• _INFORMATION_
____________________
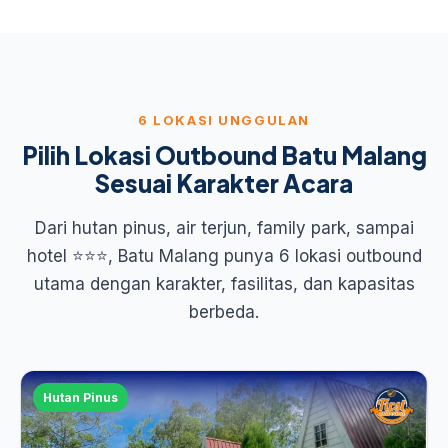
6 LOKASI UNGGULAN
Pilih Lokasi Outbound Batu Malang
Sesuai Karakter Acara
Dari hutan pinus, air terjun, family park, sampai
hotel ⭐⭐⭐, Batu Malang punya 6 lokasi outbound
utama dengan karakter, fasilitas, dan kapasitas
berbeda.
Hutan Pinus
____________________
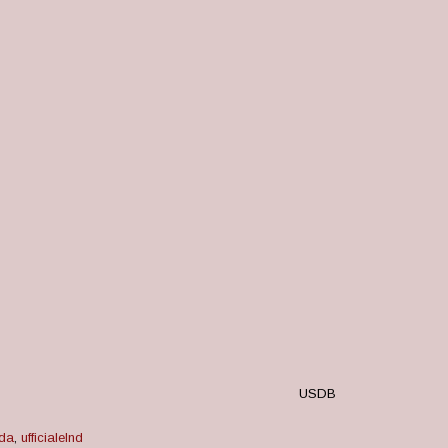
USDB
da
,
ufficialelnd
____________________
• _GOAL OF THE EXERCISE_
Please find out how many lines of the material contain the string "Batu" and answer with the count alone.

• _SOLUTION TO THIS PROBLEM_
2